I have wondered over the years if the name change was, in fact, an attempt to expunge all memory of my mother. Perhaps not. To me, it was just one more change in an ever-changing life.
But these were small events in the general scheme of world affairs, and we were soon occupied by more important things.
The War Years
War
There was a big, wide, heavy back door at Meadow View. It was painted green and led from the kitchen into a porch, with shelves for shoes and boots, and on down three deep steps into a small yard. An outside lavatory, a coal shed and the le
an-to greenhouse opened off this tiny yard.
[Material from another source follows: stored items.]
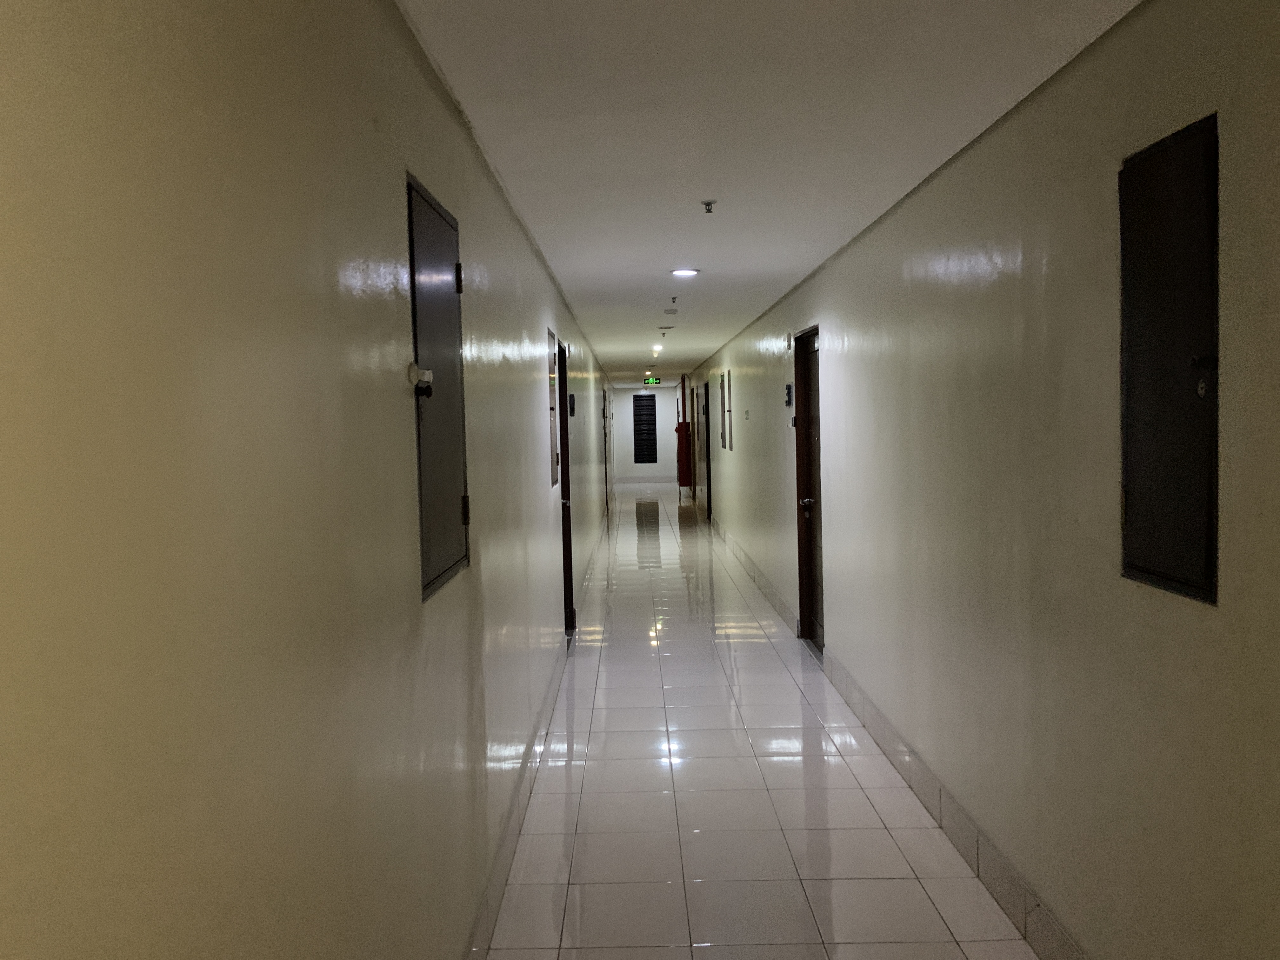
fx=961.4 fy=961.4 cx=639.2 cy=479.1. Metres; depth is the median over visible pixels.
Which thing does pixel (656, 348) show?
ceiling light
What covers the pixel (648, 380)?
exit sign
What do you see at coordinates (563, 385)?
door
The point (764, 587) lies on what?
baseboard
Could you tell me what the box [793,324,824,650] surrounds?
door
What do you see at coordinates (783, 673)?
floor
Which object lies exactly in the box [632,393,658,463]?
louvered window
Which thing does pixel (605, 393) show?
door
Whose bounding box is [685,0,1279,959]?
right wall
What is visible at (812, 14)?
ceiling
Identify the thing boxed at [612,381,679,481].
end wall
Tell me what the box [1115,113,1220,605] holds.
electrical panel
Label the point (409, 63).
left wall
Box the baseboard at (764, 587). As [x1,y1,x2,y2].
[708,515,796,632]
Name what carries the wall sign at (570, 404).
attached to the left wall at (409, 63)
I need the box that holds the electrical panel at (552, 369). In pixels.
[546,327,558,485]
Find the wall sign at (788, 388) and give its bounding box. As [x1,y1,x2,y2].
[783,383,794,406]
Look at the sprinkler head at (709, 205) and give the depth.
3.99 m
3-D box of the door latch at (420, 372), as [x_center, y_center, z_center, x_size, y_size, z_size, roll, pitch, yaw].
[-0.471,-0.216,2.080,0.042,0.070,0.067,-1,3,0]
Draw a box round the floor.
[480,486,1042,959]
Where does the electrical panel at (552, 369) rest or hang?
in the left wall at (409, 63)
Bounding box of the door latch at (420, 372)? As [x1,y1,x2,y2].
[408,361,433,395]
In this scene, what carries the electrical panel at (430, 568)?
in the left wall at (409, 63)
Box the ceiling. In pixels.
[399,0,1140,385]
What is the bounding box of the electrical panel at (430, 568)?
[406,173,469,599]
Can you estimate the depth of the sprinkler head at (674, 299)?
7.08 m
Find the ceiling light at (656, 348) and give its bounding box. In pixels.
[650,344,663,354]
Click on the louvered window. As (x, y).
(650, 415)
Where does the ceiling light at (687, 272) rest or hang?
in the ceiling
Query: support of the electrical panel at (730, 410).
in the right wall at (828, 272)
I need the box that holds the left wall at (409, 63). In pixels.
[0,0,622,959]
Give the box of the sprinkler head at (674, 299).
[668,295,678,304]
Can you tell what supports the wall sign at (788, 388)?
attached to the right wall at (828, 272)
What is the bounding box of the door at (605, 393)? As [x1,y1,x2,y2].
[602,386,611,512]
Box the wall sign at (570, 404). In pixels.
[567,392,576,415]
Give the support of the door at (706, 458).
in the right wall at (828, 272)
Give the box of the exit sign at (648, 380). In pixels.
[642,376,660,384]
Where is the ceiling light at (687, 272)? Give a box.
[669,266,699,277]
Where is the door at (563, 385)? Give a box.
[556,339,575,630]
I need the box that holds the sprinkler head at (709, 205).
[701,200,716,212]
One morning, I was coming out of the greenhouse with my quota of dolls or books for the day, which, I suppose, was to be spent in the garden, when Daddy came out of the back door, down the steps and into the little yard. His face was worried as he lit a cigarette.
He saw me and stopped.
‘Don’t leave the house or garden. We are at war with Germany!’
I looked at him, appalled. Not by the news, although it sounded frightening, but by his voice; it sounded so unlike the way he usually spoke. Then off he went to tell ‘the chaps’. I was left wondering what this ‘war’ would mean. I was seven by now, but wars had not figured in my school curriculum. I did know that the term meant people fighting one another, but only from what had been read to me of the Bible.
I went back into the house to ask Mum what Daddy meant.
‘Just go and play,’ she answered. ‘It doesn’t affect you.’
I had to be content with this assurance, but I did not believe her. After all, Daddy had told me to stay in the house or garden. Why did I have to, if this ‘war’ did not affect me? (I was not allowed out of the garden, anyway.)
The autumn term began, and the grown-ups looked increasingly worried as they spent more time listening to the news on the wireless. Our radio was encased in a big polished wooden cabinet, about three feet tall, with patterns cut out of the wood at the front. It had to have accumulators (a kind of battery), which were huge and heavy, and we had to take them to the local garage from time to time to be charged up. Meadow View still had no electricity supply—it would be the 1950s before the lines were extended to the house and the Works—so everything was driven by gas or diesel generators all through and after the war.